De entre todos los libros que he leído esta semana quisiera compartir dos pasajes (dos gestos de sus personajes) con los lectores. Existen otros muchos pasajes (y gestos) memorables en los libros que voy a citar, y también en otros libros de lectura reciente, pero prefiero no desvelarlos porque detesto esa manía propia de muchos críticos y reporteros de destripar las novelas y las películas y contarnos incluso el final. Compartiré estos pasajes sin estropear el desenlace.
En “La hierba amarga”, un libro de la escritora judía Marga Minco, los protagonistas viven en Holanda, sumidos en la incertidumbre. La Segunda Guerra Mundial ha empezado. Se rumorea que otras familias judías desaparecen dejando todo atrás, como si se fueran de vacaciones, pero sabiendo que no volverán nunca; también hay familias a las que los soldados nazis empiezan a llevarse, o que reciben la orden para hacer una maleta y subirse a un tren que las conducirá a un ghetto. En determinado momento del libro autobiográfico la protagonista, o sea Marga Minco, baja de un tranvía para ir al encuentro de su tío. Este tío es un hombre que, cada día, acude a esperar los tranvías. Aguarda y, cuando los viajeros bajan, busca con la mirada a su hermano judío. Él tuvo suerte por estar casado con una gentil: no lo arrestaron. Quizá sabe que su pariente jamás regresará. Pero no deja de acudir. Cuando, tras la visita, acompaña a su sobrina a coger el transporte, la mirada se le pierde en los tranvías que llegan. Un tiempo después su sobrina vuelve de visita. El hombre sigue allí. Más pequeño, más viejo, más mortificado, pero con una chispa de esperanza en los ojos. La chica sabe que es una espera inútil. Y este pasaje representa la incertidumbre (y el calvario cotidiano) no sólo de los parientes y amigos de las víctimas del Holocausto, sino también la congoja de todos aquellos que, una vez, han esperado el regreso de sus seres queridos de una guerra, de una catástrofe, de un atentado. Esas personas que buscan entre los supervivientes a aquellos que nunca volverán a ver.
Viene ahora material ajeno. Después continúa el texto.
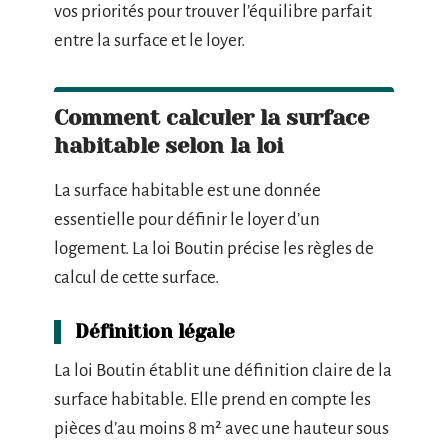
vos priorités pour trouver l’équilibre parfait
entre la surface et le loyer.
Comment calculer la surface
habitable selon la loi
La surface habitable est une donnée
essentielle pour définir le loyer d’un
logement. La loi Boutin précise les règles de
calcul de cette surface.
Définition légale
La loi Boutin établit une définition claire de la
surface habitable. Elle prend en compte les
pièces d’au moins 8 m² avec une hauteur sous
En “La carretera”, de Cormac McCarthy, novela galardonada con el Pulitzer, se nos cuenta el periplo de supervivencia de un padre y su hijo a través de una tierra arrasada y gris, donde todo cuanto encuentran está muerto: los árboles, las plantas, los animales, las personas. Su vida, desde que el planeta fue devastado, consiste en dirigirse hacia el sur por la carretera (metáfora norteamericana de la vida y su fluir, similar a la metáfora del río de la vida) y, sobre todo, en procurarse el alimento diario. Sobreviven como si fuesen hombres de una tierra antigua, gente por civilizar que saca su comida de donde puede. Pero acaban siendo civilizados gracias al niño, que cobija dentro los auténticos valores del ser humano bondadoso. El pasaje al que me refiero es el siguiente. El hombre y el chico llegan a uno de esos pueblos saqueados, donde topan con cadáveres y basura. El hombre ve una máquina de refrescos, volcada. La han abierto y las monedas están esparcidas por el suelo de ceniza. El padre introduce la mano y encuentra algo. Una lata de Coca-Cola. La abre y se la ofrece al niño. Le dice que se la beba toda él solo. Que es una chuchería. El muchacho, que ha nacido cuando el mundo ya había sido devastado, no sabe lo que es, no conocía su sabor. El refresco, tan delicioso, tan dulce, tan americano y al mismo tiempo universal, se erige en un símbolo del pasado, en una huella de los buenos tiempos. La Coca-Cola, que tanto criticamos, pero de la que consumimos tantos litros, se convierte así en un capricho que uno añora cuando el planeta ya sólo reúne muerte y sombra.